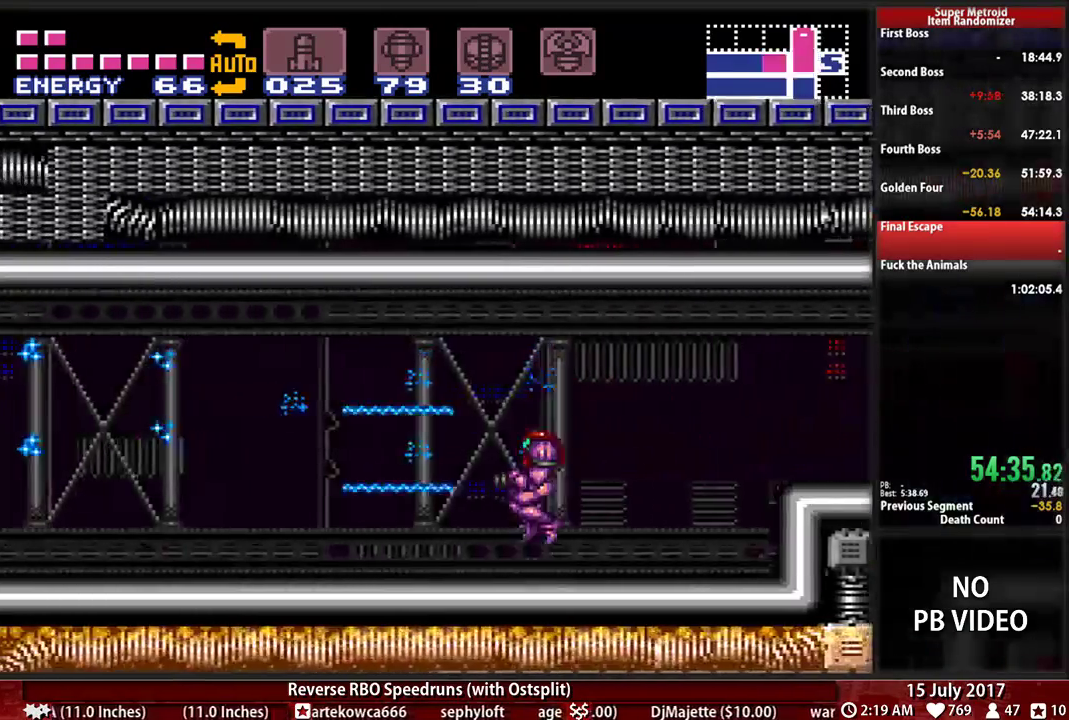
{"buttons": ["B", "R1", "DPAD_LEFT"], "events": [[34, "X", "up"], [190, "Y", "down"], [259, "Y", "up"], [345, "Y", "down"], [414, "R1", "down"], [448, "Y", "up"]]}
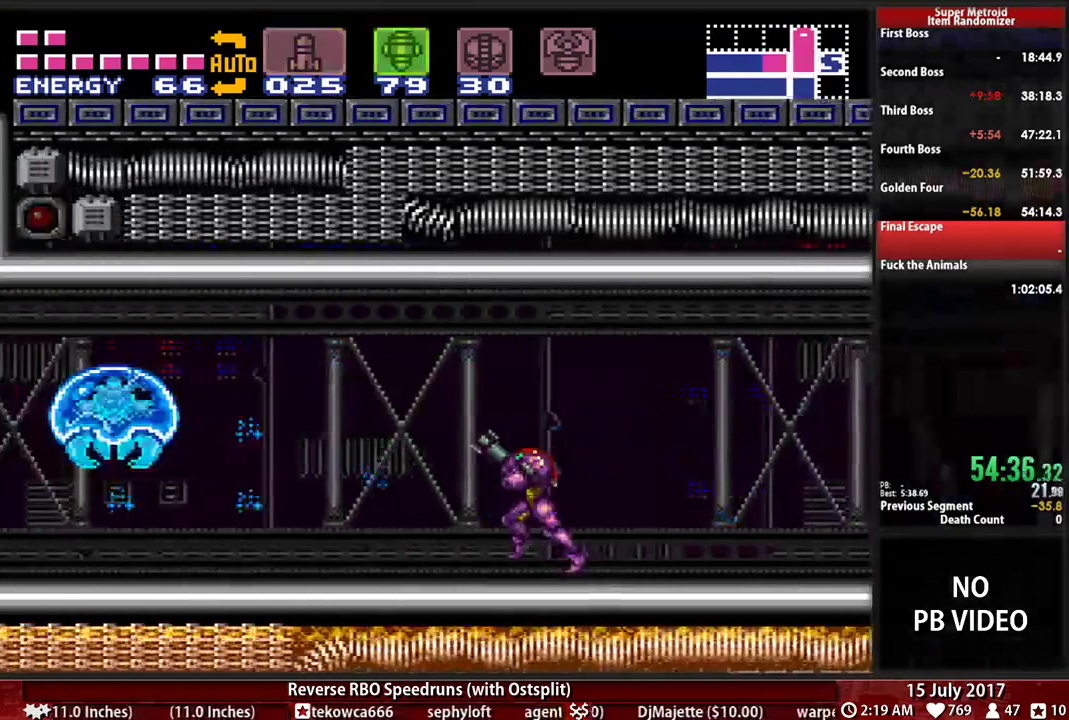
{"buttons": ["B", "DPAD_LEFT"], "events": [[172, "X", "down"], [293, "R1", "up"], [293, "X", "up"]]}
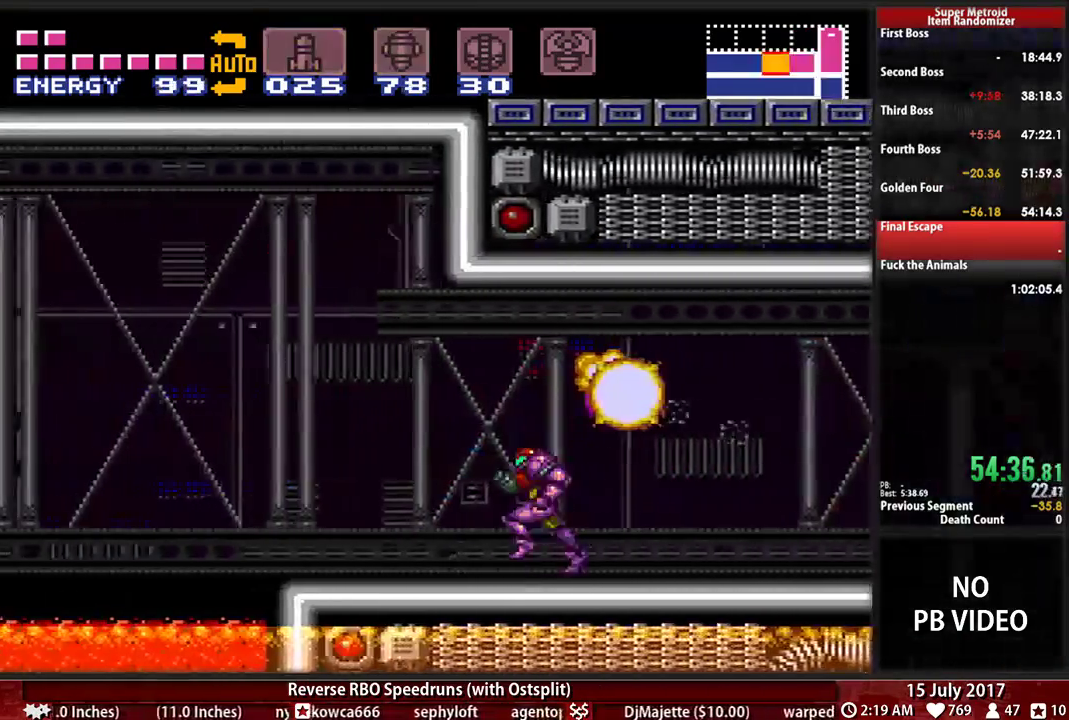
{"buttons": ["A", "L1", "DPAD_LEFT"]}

##########

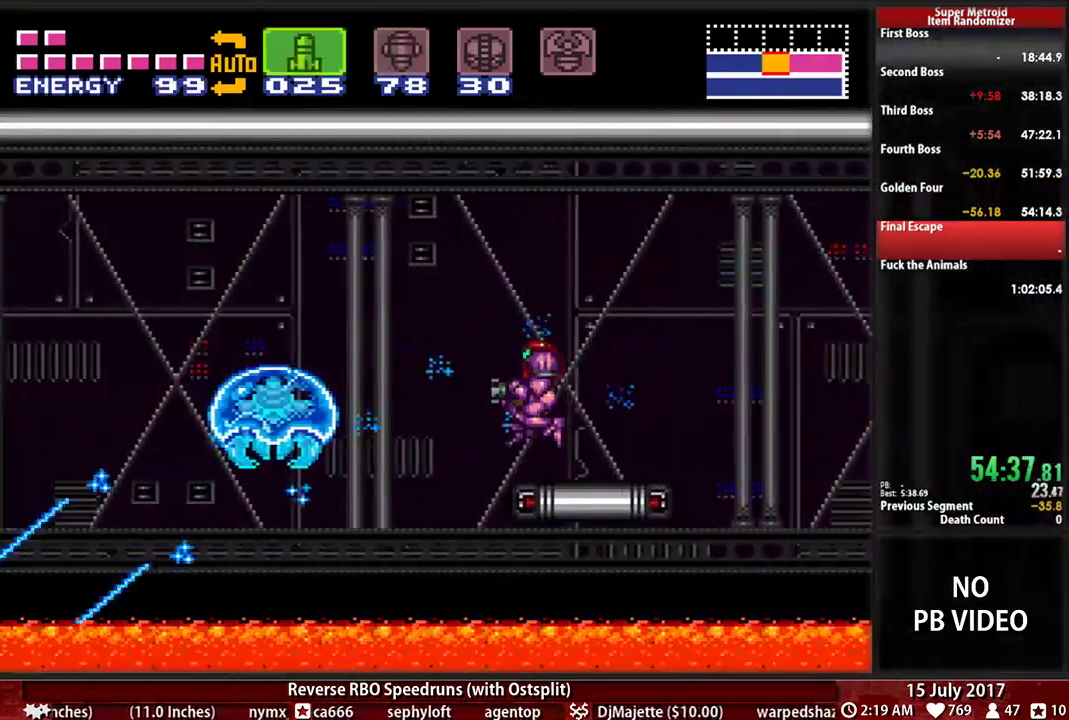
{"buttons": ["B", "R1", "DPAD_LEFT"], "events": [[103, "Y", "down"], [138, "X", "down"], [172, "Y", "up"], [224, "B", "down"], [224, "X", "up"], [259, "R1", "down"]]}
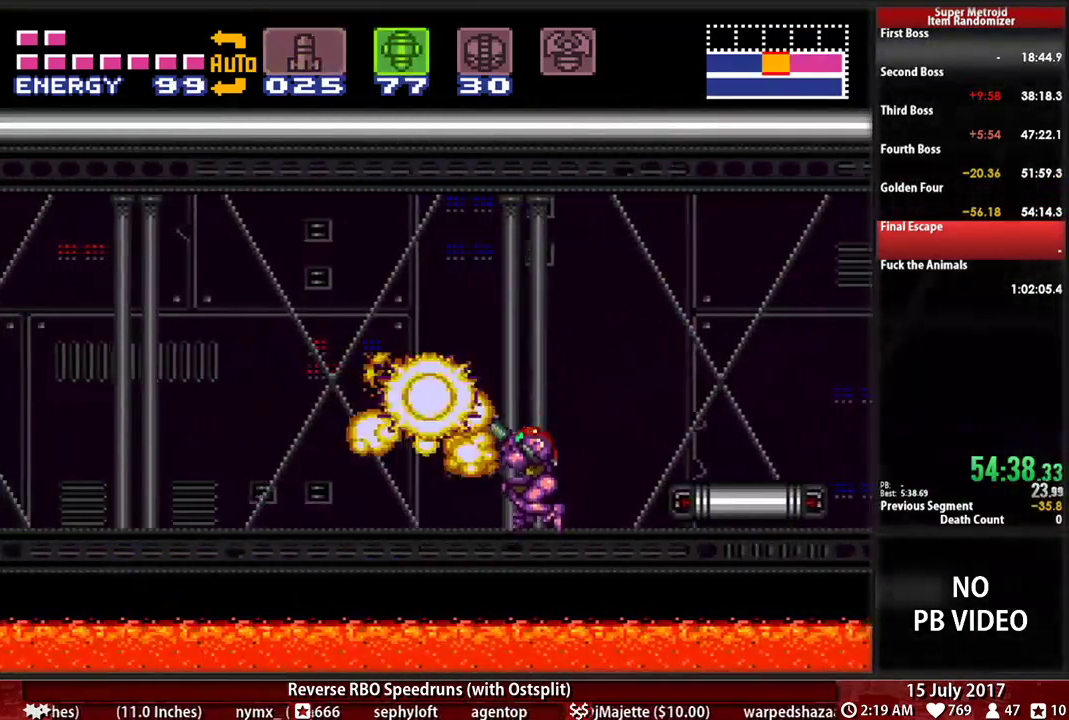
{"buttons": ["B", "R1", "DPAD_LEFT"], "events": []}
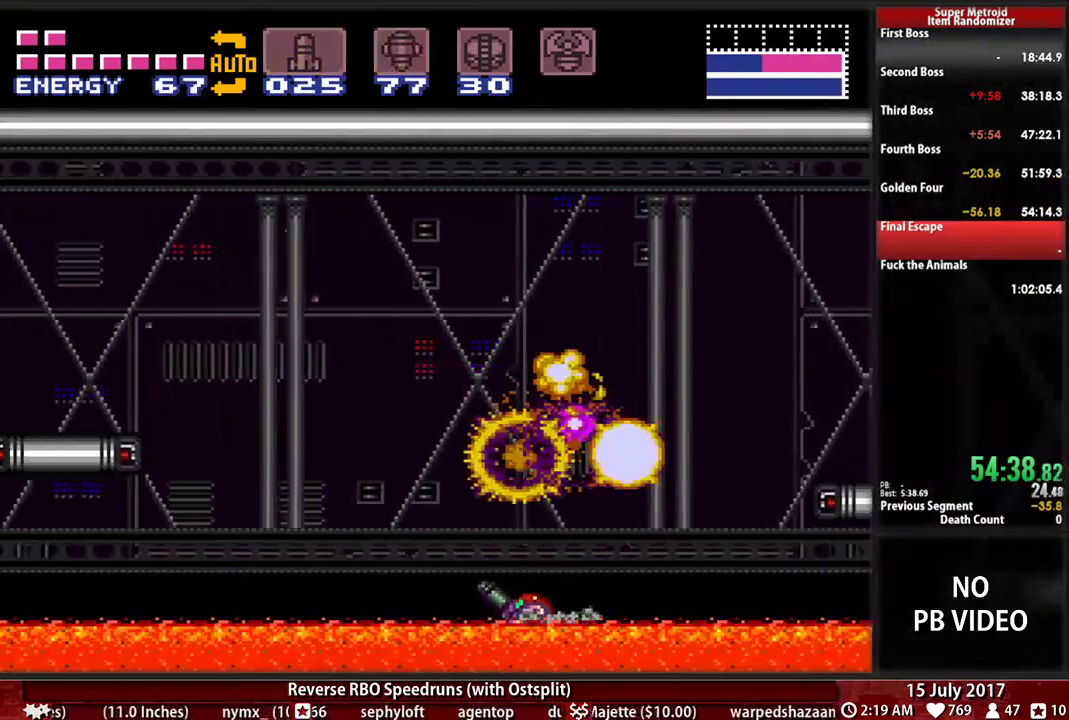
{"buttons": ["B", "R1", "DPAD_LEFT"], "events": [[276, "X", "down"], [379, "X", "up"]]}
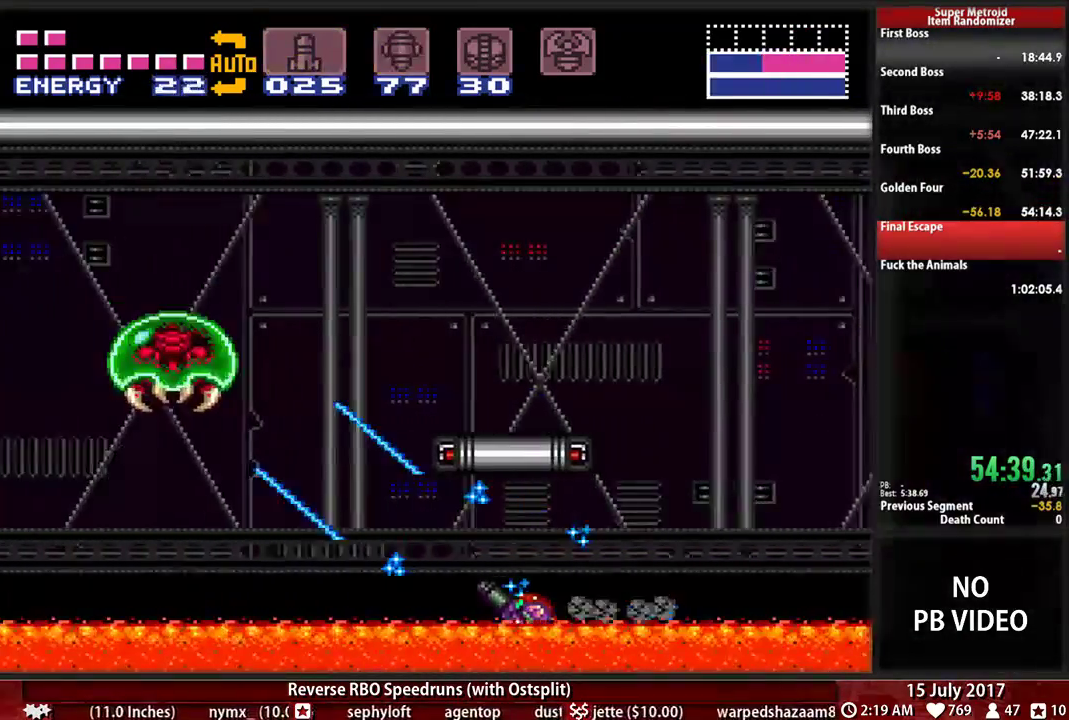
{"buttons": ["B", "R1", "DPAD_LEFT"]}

##########

(Task directions): In the material above, how many lines contain "down"? Reply with only the number.

(Response area): 4